Чувствую себя отвратительно. Кроме тошноты и головокружения ощущаю, как где-то в области сердца рождается острая боль. По временам она так сильна, что перехватывает дыхание. К вечеру начинаются судороги. Уже не знаю, что болит — то ли сердце, то ли почки или печень… Сосед — незнакомый мужчина лет сорока — всполошился. Спрашивает, не нужно ли кого позвать. Отрицательно качаю головой, изо всех сил терплю острую боль. По временам она буквально сворачивает меня в бараний рог. Лежать не могу — ищу для тела такое положение, в котором смогу сделать хоть полвздоха. Такое положение находится — высоко поднявшись на подушке, подложенной под спину, слегка поворачиваюсь вправо. Мука адская, но, как это ни странно, испытываю даже какое-то облегчение при мысли, что вот и пришла они долгожданная…
Однако, к утру боль отступает, и на утреннюю проверку выхожу без посторонней помощи. Дежурный зачитывает список идущих на этап в Крымск. Все свои вещи взять не могу. Решаю оставить часть одежды, а также краски и кое-какой, привезенный из дому, спортивный инвентарь в «каптерке». С собой беру самое необходимое.
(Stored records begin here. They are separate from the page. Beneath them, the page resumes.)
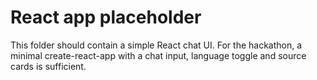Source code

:# React app placeholder
This folder should contain a simple React chat UI. For the hackathon, a minimal create-react-app with a chat input, language toggle and source cards is sufficient.
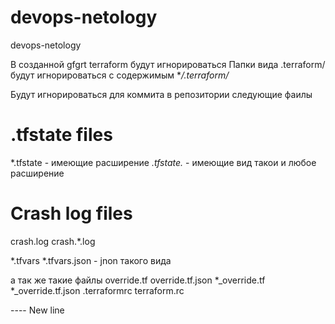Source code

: # devops-netology
devops-netology


В созданной gfgrt terraform  будут игнорироваться
Папки  вида  .terraform/ будут игнорироваться с содержимым
**/.terraform/*

Будут игнорироваться для коммита в репозитории следующие фаилы 
# .tfstate files
*.tfstate   - имеющие расширение
*.tfstate.*   - имеющие вид такои и любое расширение
# Crash log files
crash.log
crash.*.log

*.tfvars
*.tfvars.json    - jnon такого вида

а так же такие файлы 
override.tf
override.tf.json
*_override.tf
*_override.tf.json
.terraformrc 
terraform.rc

---- New line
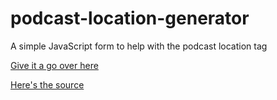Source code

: # podcast-location-generator
A simple JavaScript form to help with the podcast location tag

[Give it a go over here](https://jamescridland.github.io/podcast-location-generator/generator.html)

[Here's the source](https://github.com/jamescridland/podcast-location-generator/blob/main/generator.html)

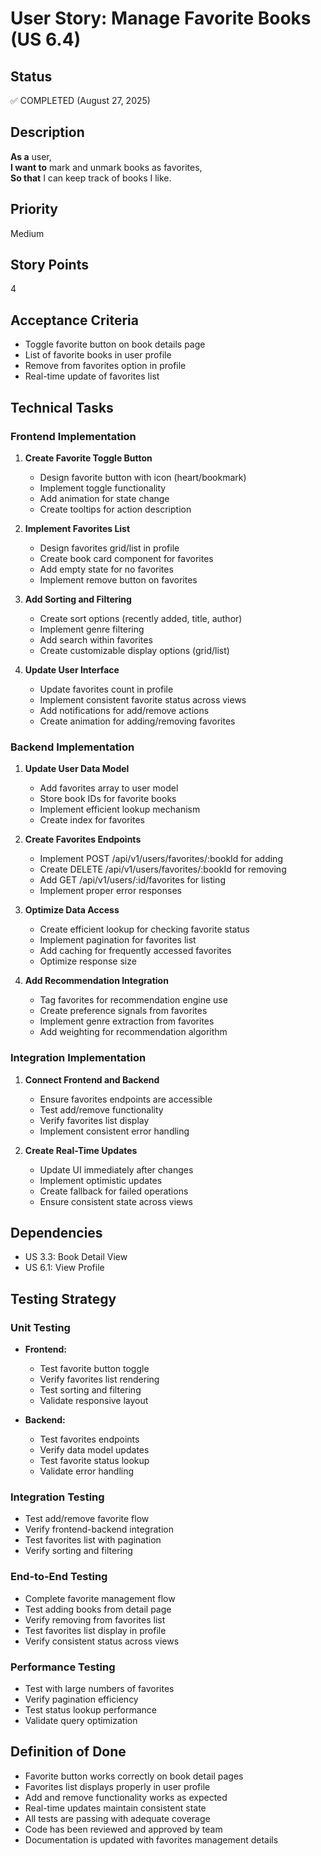 # User Story: Manage Favorite Books (US 6.4)

## Status
✅ COMPLETED (August 27, 2025)

## Description
**As a** user,  
**I want to** mark and unmark books as favorites,  
**So that** I can keep track of books I like.

## Priority
Medium

## Story Points
4

## Acceptance Criteria
- Toggle favorite button on book details page
- List of favorite books in user profile
- Remove from favorites option in profile
- Real-time update of favorites list

## Technical Tasks

### Frontend Implementation
1. **Create Favorite Toggle Button**
   - Design favorite button with icon (heart/bookmark)
   - Implement toggle functionality
   - Add animation for state change
   - Create tooltips for action description

2. **Implement Favorites List**
   - Design favorites grid/list in profile
   - Create book card component for favorites
   - Add empty state for no favorites
   - Implement remove button on favorites

3. **Add Sorting and Filtering**
   - Create sort options (recently added, title, author)
   - Implement genre filtering
   - Add search within favorites
   - Create customizable display options (grid/list)

4. **Update User Interface**
   - Update favorites count in profile
   - Implement consistent favorite status across views
   - Add notifications for add/remove actions
   - Create animation for adding/removing favorites

### Backend Implementation
1. **Update User Data Model**
   - Add favorites array to user model
   - Store book IDs for favorite books
   - Implement efficient lookup mechanism
   - Create index for favorites

2. **Create Favorites Endpoints**
   - Implement POST /api/v1/users/favorites/:bookId for adding
   - Create DELETE /api/v1/users/favorites/:bookId for removing
   - Add GET /api/v1/users/:id/favorites for listing
   - Implement proper error responses

3. **Optimize Data Access**
   - Create efficient lookup for checking favorite status
   - Implement pagination for favorites list
   - Add caching for frequently accessed favorites
   - Optimize response size

4. **Add Recommendation Integration**
   - Tag favorites for recommendation engine use
   - Create preference signals from favorites
   - Implement genre extraction from favorites
   - Add weighting for recommendation algorithm

### Integration Implementation
1. **Connect Frontend and Backend**
   - Ensure favorites endpoints are accessible
   - Test add/remove functionality
   - Verify favorites list display
   - Implement consistent error handling

2. **Create Real-Time Updates**
   - Update UI immediately after changes
   - Implement optimistic updates
   - Create fallback for failed operations
   - Ensure consistent state across views

## Dependencies
- US 3.3: Book Detail View
- US 6.1: View Profile

## Testing Strategy

### Unit Testing
- **Frontend:**
  - Test favorite button toggle
  - Verify favorites list rendering
  - Test sorting and filtering
  - Validate responsive layout

- **Backend:**
  - Test favorites endpoints
  - Verify data model updates
  - Test favorite status lookup
  - Validate error handling

### Integration Testing
- Test add/remove favorite flow
- Verify frontend-backend integration
- Test favorites list with pagination
- Verify sorting and filtering

### End-to-End Testing
- Complete favorite management flow
- Test adding books from detail page
- Verify removing from favorites list
- Test favorites list display in profile
- Verify consistent status across views

### Performance Testing
- Test with large numbers of favorites
- Verify pagination efficiency
- Test status lookup performance
- Validate query optimization

## Definition of Done
- Favorite button works correctly on book detail pages
- Favorites list displays properly in user profile
- Add and remove functionality works as expected
- Real-time updates maintain consistent state
- All tests are passing with adequate coverage
- Code has been reviewed and approved by team
- Documentation is updated with favorites management details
Ночью подморозило, и вчерашняя слякоть превратилась в гололед. Шофер «ГАЗика» отказывается ехать и мелькает мысль о появившемся шансе «переиграть» решение администрации. Я уверен: белореченское начальство не знает, что меня отправляют в Крымск, а узнав, сделают все, чтобы оставить. Но часам к одиннадцати подтаяло, сопровождающий уговорил шофера и вот мы уже со скоростью, на отдельных участках обледенелой дороги, падающей километров до 20 в час, движемся в сторону Краснодара. Не знаю от чего, но боли возвращаются, хотя и более терпимые, чем ночью.
В Крымск приезжаем к вечеру. Нас встречают в спецкомендатуре, расположенной в светлом трехэтажном доме совсем недалеко от шоссе. Разбрасывают по отрядам. Я попадаю на второй этаж в 21 комнату. Здесь теснота — в отличие от Белореченской комендатуры, здание перенаселено. Кровати стоят в два яруса. В комнате, площадью не более 20 квадратных метров, десять кроватей, четыре из которых, расположенные по углам, двухъярусные. Еле хватает места для шкафа, в правой части которого висит одежда, а в левой хранятся продукты; четырех тумбочек и стола. Судя по всему, свободное место есть только на втором ярусе. Я объясняю старожилам комнаты, что после недельной голодовки, а главное, последствий отравления — наверх забраться не могу. Пока разрешают разместиться на одной из нижних коек, владелец которой уехал на несколько дней домой по семейным обстоятельствам.